陆小宁原本闭着的眼睛陡然睁开,如同暗夜里陡然发出光亮的星辰。

终于是到了啊!到的很是及时。

第二天陆小宁起了个大早,先赶去纪氏绸缎庄。

孙掌柜带她去了一处宅院,闹中取静,地段好,院子也很宽阔,雅致。

“这里就是三老爷新买下的宅子,三老爷和明少爷已经搬过来了。”孙掌柜道。

“什么时候搬的?怎么也不告诉我一声?我也好送些贺礼过来。”陆小宁薄责道。

搬新家总要庆祝一下的嘛!

孙掌柜笑呵呵道:“明少爷说了,这算不得搬新宅,还不知道能在这里住多久呢。再说他读书也忙,您的事儿更忙,等哪天所有的烦心事儿都解决了,再一起吃个饭。”

“他还真是会替人着想。”陆小宁苦笑道。

“那是,明少爷一向很会替人着想的。”

说话间,孙掌柜带着陆小宁进了花厅,热茶刚奉上,大舅爷,三舅爷,明表哥还有一个看着有些眼熟的人就一起过来了。

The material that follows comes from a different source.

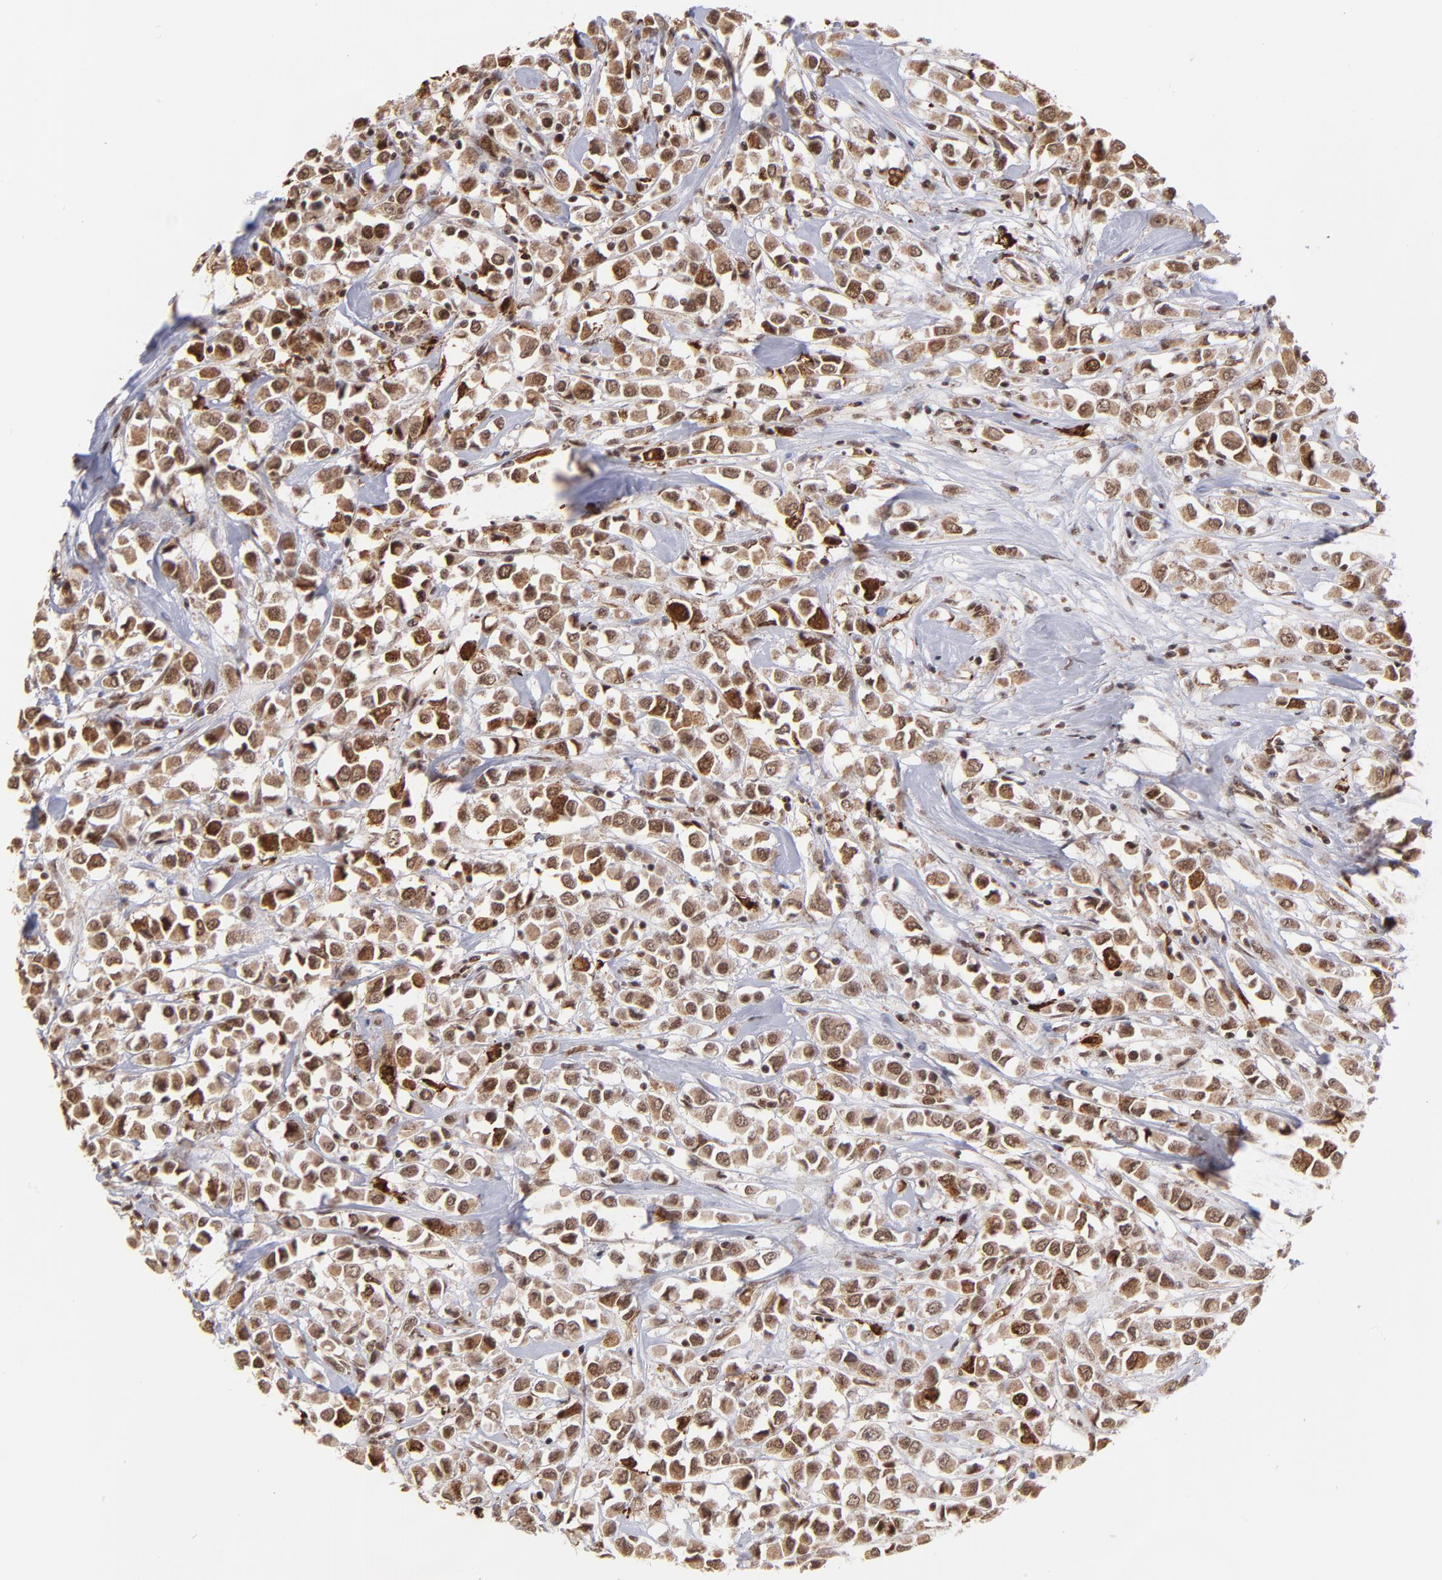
{"staining": {"intensity": "moderate", "quantity": ">75%", "location": "cytoplasmic/membranous,nuclear"}, "tissue": "breast cancer", "cell_type": "Tumor cells", "image_type": "cancer", "snomed": [{"axis": "morphology", "description": "Duct carcinoma"}, {"axis": "topography", "description": "Breast"}], "caption": "Protein analysis of breast cancer tissue reveals moderate cytoplasmic/membranous and nuclear positivity in about >75% of tumor cells. Using DAB (3,3'-diaminobenzidine) (brown) and hematoxylin (blue) stains, captured at high magnification using brightfield microscopy.", "gene": "ZFX", "patient": {"sex": "female", "age": 61}}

陆小宁一一给大舅三舅和明表哥见礼,然后盯着那个有点眼熟的人看了看,道:“你就是当年在洪大夫身边当药童的那位吧,我记得你叫曾贤。”

曾贤汗颜,慢慢地跪在了陆小宁面前,带着哭腔忏悔道:“陆小姐,这件事搁在我心里头十几年了,每每想起就如噩梦一般,我以为远离了金陵,随着时间的转移,就能都忘了,可是……一直都忘不掉,它就如同长在我心里的一根刺,拔不出来,想起就痛……”

☆、第439章 不配做一个医者

曾贤的供诉,纪家大舅、三舅还有纪子明都已经听过了,但再次听曾贤叙说,心里头还是有无尽的愤慨。

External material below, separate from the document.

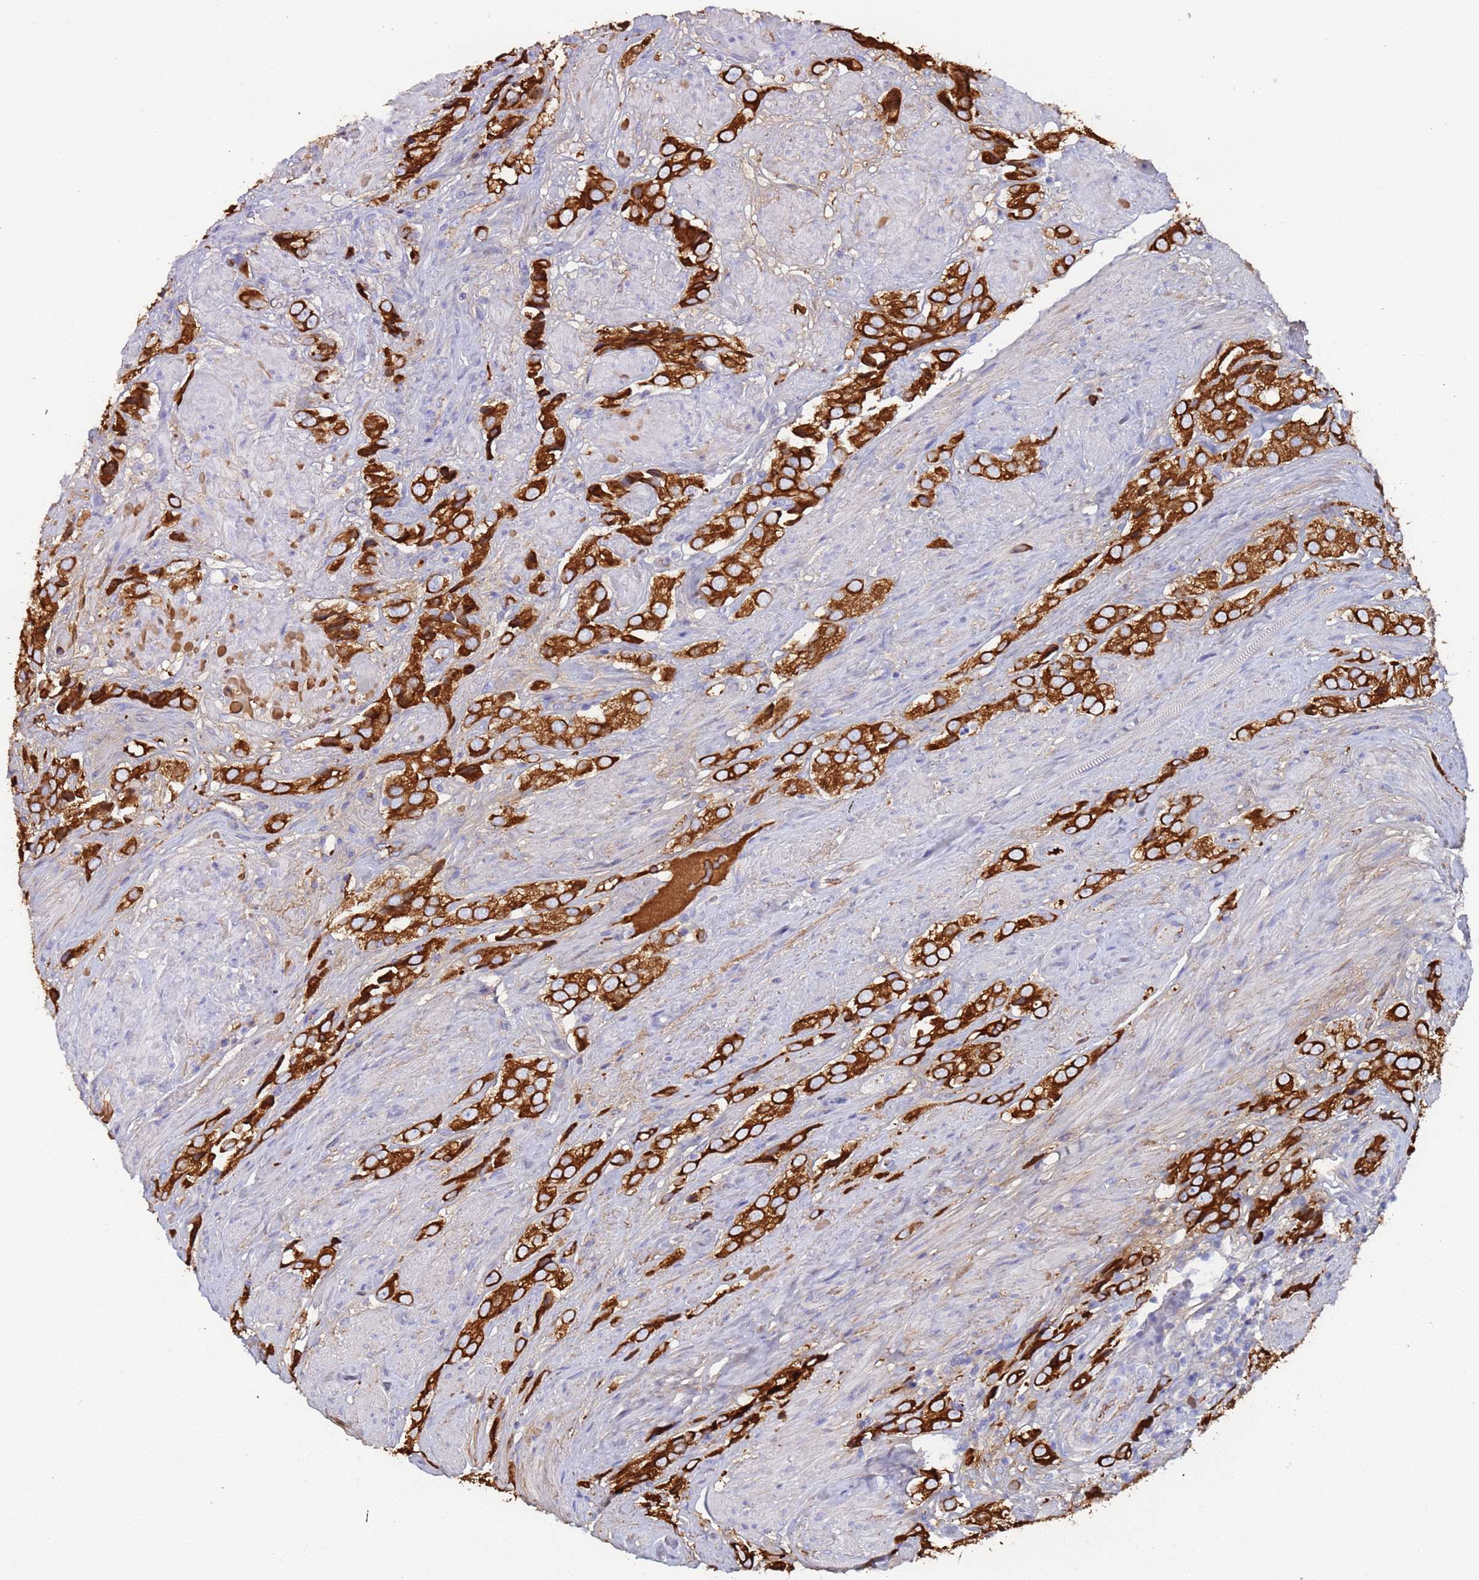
{"staining": {"intensity": "strong", "quantity": ">75%", "location": "cytoplasmic/membranous"}, "tissue": "prostate cancer", "cell_type": "Tumor cells", "image_type": "cancer", "snomed": [{"axis": "morphology", "description": "Adenocarcinoma, High grade"}, {"axis": "topography", "description": "Prostate and seminal vesicle, NOS"}], "caption": "Prostate adenocarcinoma (high-grade) stained with a protein marker reveals strong staining in tumor cells.", "gene": "CYSLTR2", "patient": {"sex": "male", "age": 64}}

这洪大夫简直就是狼心狗肺之徒,他并非金陵人士,来金陵行医之初处处艰难,是纪氏看他医术还算高明,可怜他屡屡去各大药堂求职失败,便请他为陆家人治病,还给他介绍生意。觉得做人总是会知恩图报的,纪氏非常信任他。

谁知道他却被娄氏收买,反过来帮着娄氏害纪氏,导致纪氏看病越看越严重,别人都以为纪氏是小心眼给气的,气到一病不起,气到一命呜呼。

“这是我存下来的两付药的药渣和药方,一副是纪夫人生病的时候留的药渣,我看见师父在药里放了一味红花,但我记得药方里并无此药,当时师父给纪夫人下的诊断是气虚型的崩漏之症,理应补中益气止血,一副是夫人最后一次请我师父看病时留的药渣,当时纪夫人已经是气血两虚并久咳伤肺,肾虚气逆,此时是忌投地黄,当归,师父的药方里根本没这两味药,但药渣里却出现了……”

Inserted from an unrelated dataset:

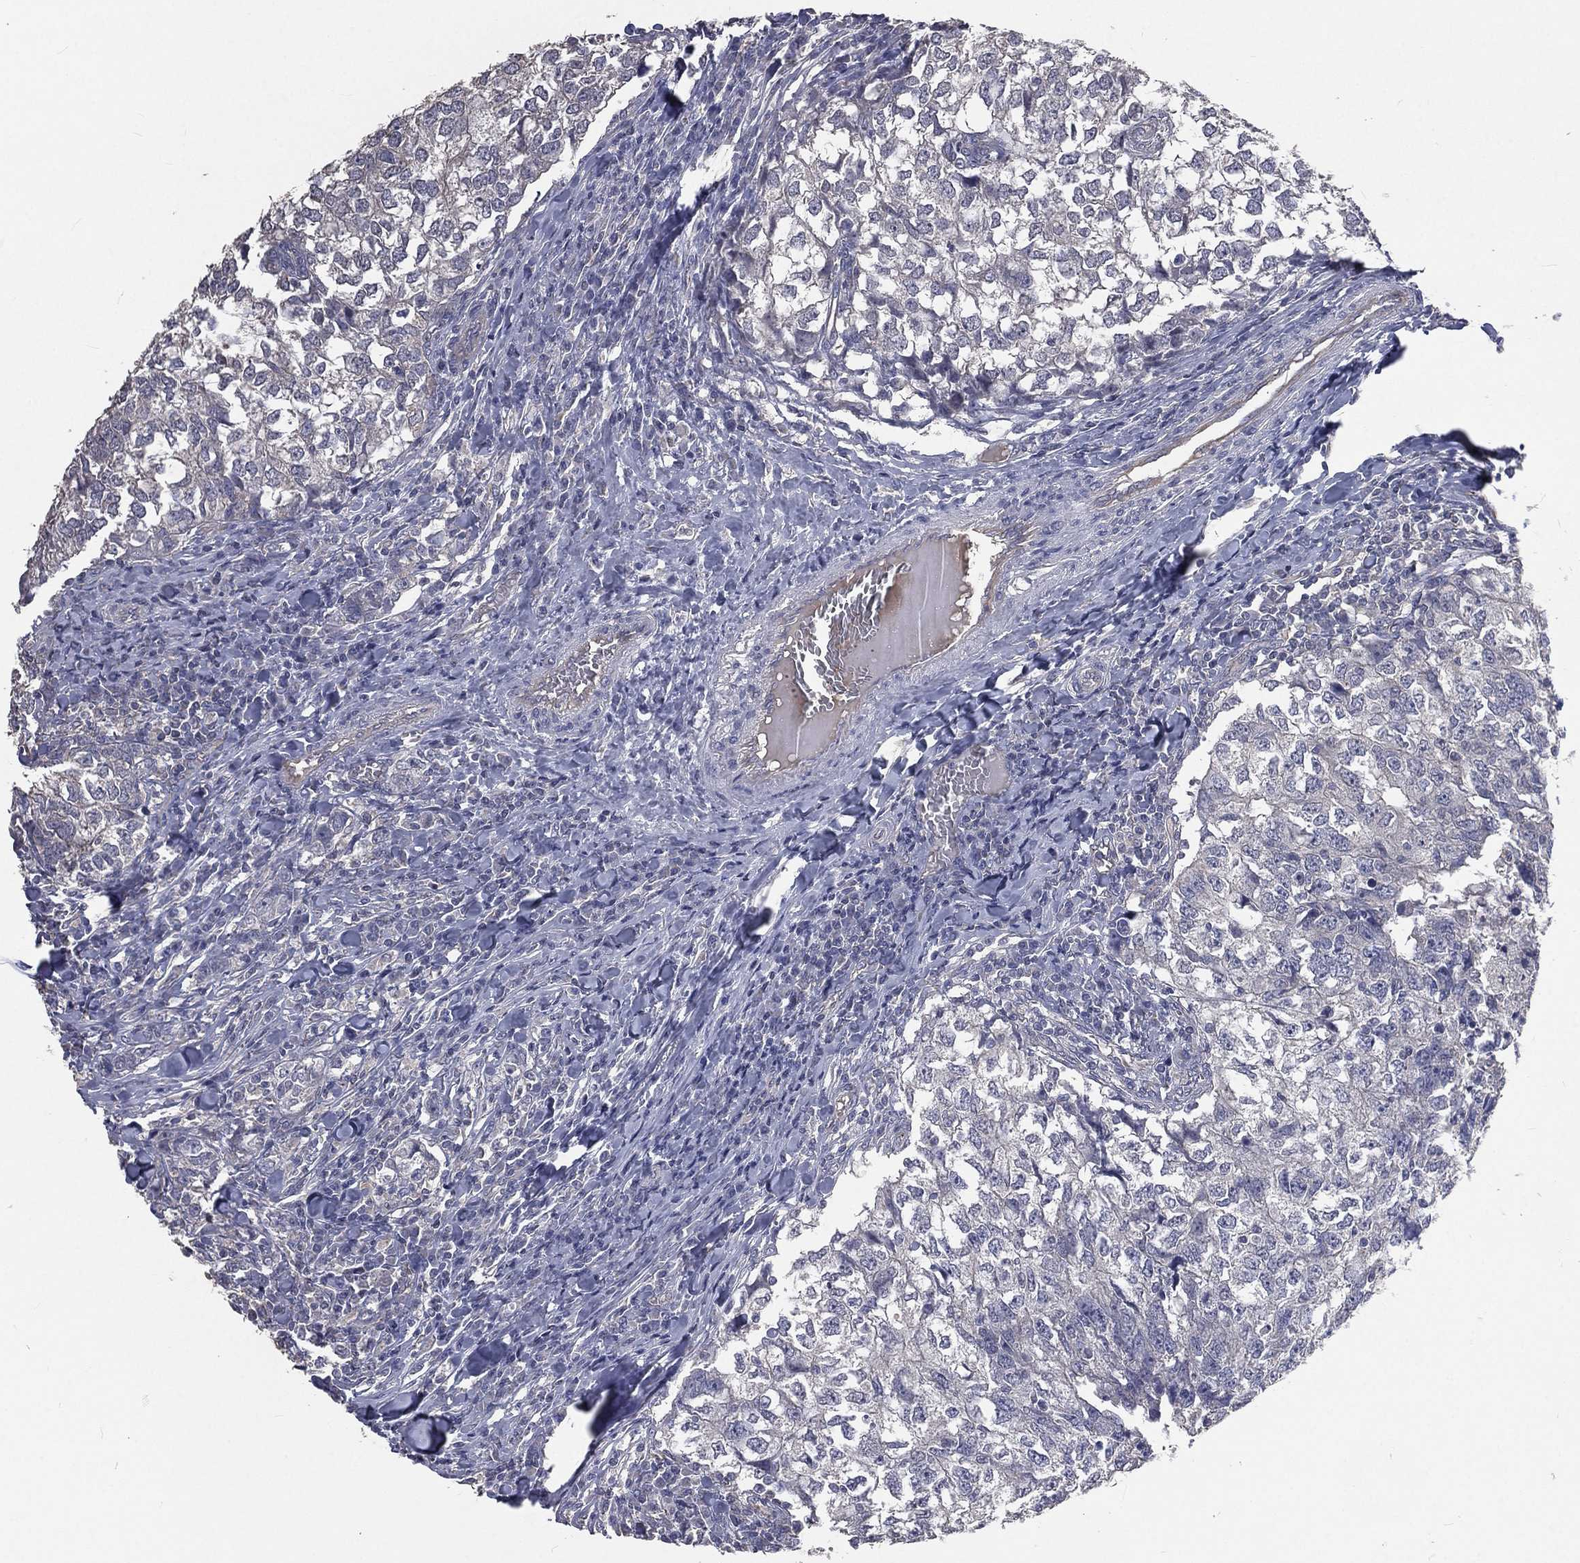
{"staining": {"intensity": "negative", "quantity": "none", "location": "none"}, "tissue": "breast cancer", "cell_type": "Tumor cells", "image_type": "cancer", "snomed": [{"axis": "morphology", "description": "Duct carcinoma"}, {"axis": "topography", "description": "Breast"}], "caption": "A micrograph of breast cancer (intraductal carcinoma) stained for a protein displays no brown staining in tumor cells. The staining was performed using DAB to visualize the protein expression in brown, while the nuclei were stained in blue with hematoxylin (Magnification: 20x).", "gene": "CROCC", "patient": {"sex": "female", "age": 30}}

“当时我只是害怕,害怕师父做这等昧良心的事儿会东窗事发,我便偷偷的留下了药渣,以防万一。纪夫人不行的那天,我奉师命去陆老爷的外宅给娄氏报信,不巧被一个丫头看见了。这事儿娄氏随后就告诉了我师父,我师父就给了我十两银子,让我离开金陵,我也害怕,怕他们会在半道上杀人灭口,便找了一个南下经商的商队,一同离开了金陵……”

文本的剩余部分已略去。